[Dataset entries]
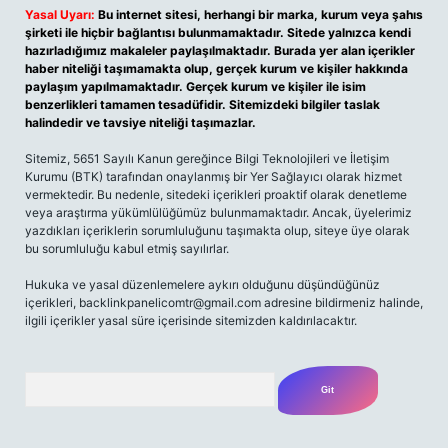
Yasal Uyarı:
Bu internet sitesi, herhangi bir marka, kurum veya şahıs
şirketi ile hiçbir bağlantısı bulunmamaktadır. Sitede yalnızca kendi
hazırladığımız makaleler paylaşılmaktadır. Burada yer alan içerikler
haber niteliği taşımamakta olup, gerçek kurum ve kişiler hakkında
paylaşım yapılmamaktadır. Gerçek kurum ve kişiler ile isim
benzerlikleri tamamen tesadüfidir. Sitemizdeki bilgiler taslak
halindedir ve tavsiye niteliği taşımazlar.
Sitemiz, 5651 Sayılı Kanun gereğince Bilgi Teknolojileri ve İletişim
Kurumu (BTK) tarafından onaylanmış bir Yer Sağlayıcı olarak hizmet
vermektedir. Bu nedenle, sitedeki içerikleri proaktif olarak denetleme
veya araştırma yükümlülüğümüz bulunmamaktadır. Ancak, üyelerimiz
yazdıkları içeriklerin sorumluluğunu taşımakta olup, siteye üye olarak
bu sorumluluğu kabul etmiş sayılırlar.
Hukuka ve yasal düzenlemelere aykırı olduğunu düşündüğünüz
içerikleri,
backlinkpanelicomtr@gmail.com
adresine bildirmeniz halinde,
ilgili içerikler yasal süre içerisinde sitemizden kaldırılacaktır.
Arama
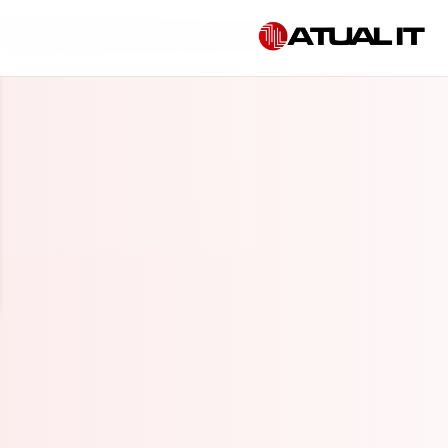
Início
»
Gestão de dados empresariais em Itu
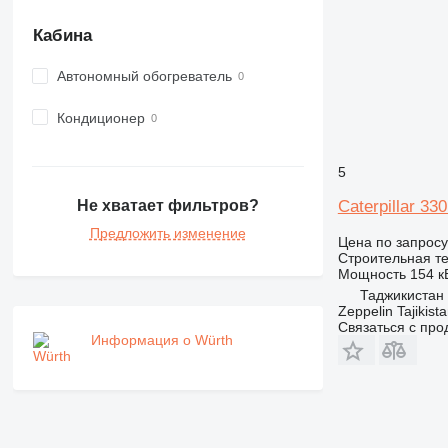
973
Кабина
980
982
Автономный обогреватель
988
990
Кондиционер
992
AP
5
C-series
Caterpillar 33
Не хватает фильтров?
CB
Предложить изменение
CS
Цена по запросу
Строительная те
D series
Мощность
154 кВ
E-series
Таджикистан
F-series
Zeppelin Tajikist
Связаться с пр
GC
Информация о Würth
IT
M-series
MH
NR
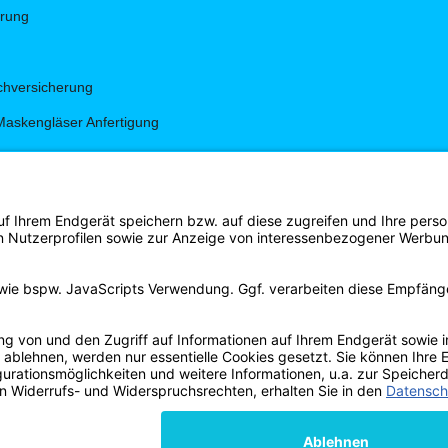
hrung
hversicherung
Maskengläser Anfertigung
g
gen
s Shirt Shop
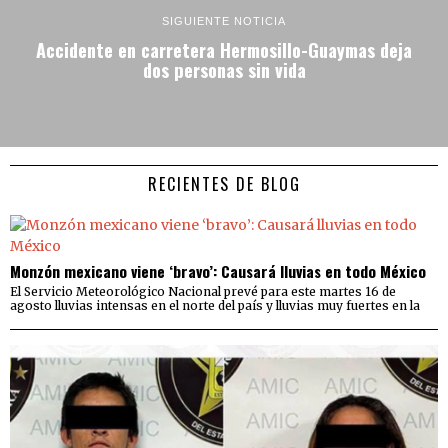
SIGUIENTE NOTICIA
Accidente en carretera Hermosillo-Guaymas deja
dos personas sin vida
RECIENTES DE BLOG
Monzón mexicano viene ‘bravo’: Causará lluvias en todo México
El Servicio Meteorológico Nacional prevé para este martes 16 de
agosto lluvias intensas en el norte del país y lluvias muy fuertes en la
...
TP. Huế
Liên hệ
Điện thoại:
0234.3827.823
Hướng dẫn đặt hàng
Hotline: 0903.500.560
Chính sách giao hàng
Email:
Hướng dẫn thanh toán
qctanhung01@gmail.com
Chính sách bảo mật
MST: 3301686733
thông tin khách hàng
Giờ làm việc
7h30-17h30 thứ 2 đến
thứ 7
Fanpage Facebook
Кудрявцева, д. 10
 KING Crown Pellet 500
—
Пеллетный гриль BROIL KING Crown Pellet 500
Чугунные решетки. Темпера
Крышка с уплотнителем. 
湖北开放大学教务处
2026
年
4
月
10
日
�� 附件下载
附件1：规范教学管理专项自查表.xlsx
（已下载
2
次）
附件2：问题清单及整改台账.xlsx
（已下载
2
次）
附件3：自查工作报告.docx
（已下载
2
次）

REQUIRED ACTION:
Show every line of the rows above that contains the string "xlsx", treating uppercase and lowercase as different.

OUTPUT FOR THIS TASK:
附件1：规范教学管理专项自查表.xlsx
附件2：问题清单及整改台账.xlsx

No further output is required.